Searchable abstracts of presentations at key conferences in endocrinology
Endocrine Abstracts (2007) 13 P223

Addenbrookes Hospital, Cambridge, USA.


A 44 yr old IT systems analyst, presented in 2003 with a six month history of weight gain, diabetes and hypertension. On examination he was floridly Cushingoid. Investigations showed raised 9AM cortisol (1887 nmol/l) with failure to suppress following low and high dose dexamethasone, together with elevated 24 h urinary free cortisol (3300 nmol) and circulating ACTH (130 ng/l) levels. CT scan demonstrated a complex 11.5×9 cm lesion in the left lobe of liver and biopsy indicated a tumour of uncertain origin. Consequently, venous sampling was undertaken, showing a hepatic (198 ng/l) versus peripheral (90 ng/l) gradient, suggesting that this lesion was the source of ectopic ACTH production. Other elevated neuroendocrine tumour (NET) markers included chromogranin A 536 (<60), GAWK 238 (<150), pancreatic polypeptide >500 (<300), and calcitonin 56 (0–4.6). Although the liver lesion was felt unlikely to be the primary tumour, an octreotide scan failed to demonstrate abnormal tracer uptake elsewhere in the liver or extrahepatically. CT chest and abdomen also failed to demonstrate a lesion.

Following preoperative treatment with metyrapone, he underwent successful left hemi-hepatectomy, and enucleation of two small right lobe nodules. Histology confirmed a chromogranin-positive neuroendocrine tumour, but negative staining for ACTH. Postoperatively, his Cushing’s was in biochemical remission, with normal circulating neuroendocrine markers. A further octreotide scan showed no liver or extrahepatic uptake.

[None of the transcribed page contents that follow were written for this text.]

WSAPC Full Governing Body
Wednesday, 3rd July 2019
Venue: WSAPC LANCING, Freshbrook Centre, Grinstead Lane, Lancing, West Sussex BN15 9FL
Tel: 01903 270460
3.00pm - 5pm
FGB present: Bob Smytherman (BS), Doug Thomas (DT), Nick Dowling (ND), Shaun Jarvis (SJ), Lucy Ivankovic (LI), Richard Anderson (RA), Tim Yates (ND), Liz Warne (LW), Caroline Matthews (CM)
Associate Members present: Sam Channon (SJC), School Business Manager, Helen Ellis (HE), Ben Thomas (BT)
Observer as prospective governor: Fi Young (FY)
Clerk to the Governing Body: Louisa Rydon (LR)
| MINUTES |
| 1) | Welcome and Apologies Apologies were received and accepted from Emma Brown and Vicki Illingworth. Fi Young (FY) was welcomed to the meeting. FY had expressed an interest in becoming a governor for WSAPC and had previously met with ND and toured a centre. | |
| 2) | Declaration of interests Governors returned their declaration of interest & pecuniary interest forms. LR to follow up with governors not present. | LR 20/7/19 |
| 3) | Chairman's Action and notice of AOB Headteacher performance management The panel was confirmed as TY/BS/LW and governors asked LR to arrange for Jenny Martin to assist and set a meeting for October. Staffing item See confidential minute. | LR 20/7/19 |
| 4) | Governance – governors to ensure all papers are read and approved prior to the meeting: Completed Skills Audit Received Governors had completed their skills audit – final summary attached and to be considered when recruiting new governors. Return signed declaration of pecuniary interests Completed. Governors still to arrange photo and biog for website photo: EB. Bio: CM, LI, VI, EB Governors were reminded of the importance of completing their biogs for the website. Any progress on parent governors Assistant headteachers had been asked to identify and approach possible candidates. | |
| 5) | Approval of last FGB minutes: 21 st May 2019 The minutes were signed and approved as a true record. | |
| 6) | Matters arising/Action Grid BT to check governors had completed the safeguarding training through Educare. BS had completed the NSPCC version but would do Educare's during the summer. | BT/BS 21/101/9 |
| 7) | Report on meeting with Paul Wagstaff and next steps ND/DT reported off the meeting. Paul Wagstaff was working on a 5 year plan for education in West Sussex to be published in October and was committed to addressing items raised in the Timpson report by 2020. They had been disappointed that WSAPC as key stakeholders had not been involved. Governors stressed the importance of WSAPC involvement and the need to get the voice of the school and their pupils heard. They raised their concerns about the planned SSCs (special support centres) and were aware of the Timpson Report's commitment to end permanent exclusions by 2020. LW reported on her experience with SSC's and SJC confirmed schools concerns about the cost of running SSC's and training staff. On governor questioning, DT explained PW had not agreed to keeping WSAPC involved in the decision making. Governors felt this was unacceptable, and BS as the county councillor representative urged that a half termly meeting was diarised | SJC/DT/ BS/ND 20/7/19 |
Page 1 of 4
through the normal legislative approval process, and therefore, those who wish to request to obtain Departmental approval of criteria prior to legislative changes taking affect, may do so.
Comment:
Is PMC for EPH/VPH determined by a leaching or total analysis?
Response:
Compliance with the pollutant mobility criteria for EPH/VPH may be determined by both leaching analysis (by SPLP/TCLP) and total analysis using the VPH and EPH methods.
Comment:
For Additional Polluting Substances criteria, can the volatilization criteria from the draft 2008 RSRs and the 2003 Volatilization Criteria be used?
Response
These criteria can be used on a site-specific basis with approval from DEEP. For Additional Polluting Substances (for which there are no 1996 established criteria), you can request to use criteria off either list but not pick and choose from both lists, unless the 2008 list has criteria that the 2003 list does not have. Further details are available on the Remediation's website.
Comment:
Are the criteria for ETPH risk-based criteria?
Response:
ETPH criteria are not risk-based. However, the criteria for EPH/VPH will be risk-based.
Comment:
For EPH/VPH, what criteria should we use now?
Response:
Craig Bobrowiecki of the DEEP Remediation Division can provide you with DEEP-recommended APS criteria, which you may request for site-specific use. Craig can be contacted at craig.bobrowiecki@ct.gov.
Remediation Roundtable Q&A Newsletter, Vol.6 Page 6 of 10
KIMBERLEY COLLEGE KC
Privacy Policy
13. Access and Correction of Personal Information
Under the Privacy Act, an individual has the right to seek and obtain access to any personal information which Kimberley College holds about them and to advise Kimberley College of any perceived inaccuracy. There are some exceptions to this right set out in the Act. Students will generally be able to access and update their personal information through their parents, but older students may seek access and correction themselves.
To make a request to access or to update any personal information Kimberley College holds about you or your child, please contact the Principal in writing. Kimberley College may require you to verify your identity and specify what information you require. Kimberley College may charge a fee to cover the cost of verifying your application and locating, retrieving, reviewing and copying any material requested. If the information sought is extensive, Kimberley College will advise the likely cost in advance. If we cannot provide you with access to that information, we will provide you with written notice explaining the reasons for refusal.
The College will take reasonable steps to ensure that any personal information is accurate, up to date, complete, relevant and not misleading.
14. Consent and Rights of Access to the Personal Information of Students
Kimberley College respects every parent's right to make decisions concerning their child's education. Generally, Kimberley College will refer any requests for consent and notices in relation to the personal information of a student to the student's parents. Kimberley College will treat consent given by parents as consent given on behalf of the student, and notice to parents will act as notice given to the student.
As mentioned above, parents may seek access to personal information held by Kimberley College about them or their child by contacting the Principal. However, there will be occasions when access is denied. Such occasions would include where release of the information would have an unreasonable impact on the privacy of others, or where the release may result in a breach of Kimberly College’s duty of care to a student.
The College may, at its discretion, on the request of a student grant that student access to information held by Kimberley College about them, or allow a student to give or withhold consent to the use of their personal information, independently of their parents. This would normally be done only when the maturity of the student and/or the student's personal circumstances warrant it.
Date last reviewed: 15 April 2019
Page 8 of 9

He remained in biochemical remission until December 2005, when NET markers were the first to become abnormal with raised pancreatic polypeptide >500, Chr A 639, calcitonin 107. Shortly thereafter, Cushing’s syndrome recurred. An octreotide scan and cross sectional imaging show multiple hepatic lesions, the largest being 7 cm in size. His Cushing’s is again controlled on medical therapy. Current treatment options include chemotherapy with Streptozocin, 5FU and cisplatin or Yttrium 90 DOTA Octreotide therapy as the tumour is somastostatin receptor positive. He is currently being assessed in Royal free Hospital for suitability of this treatment.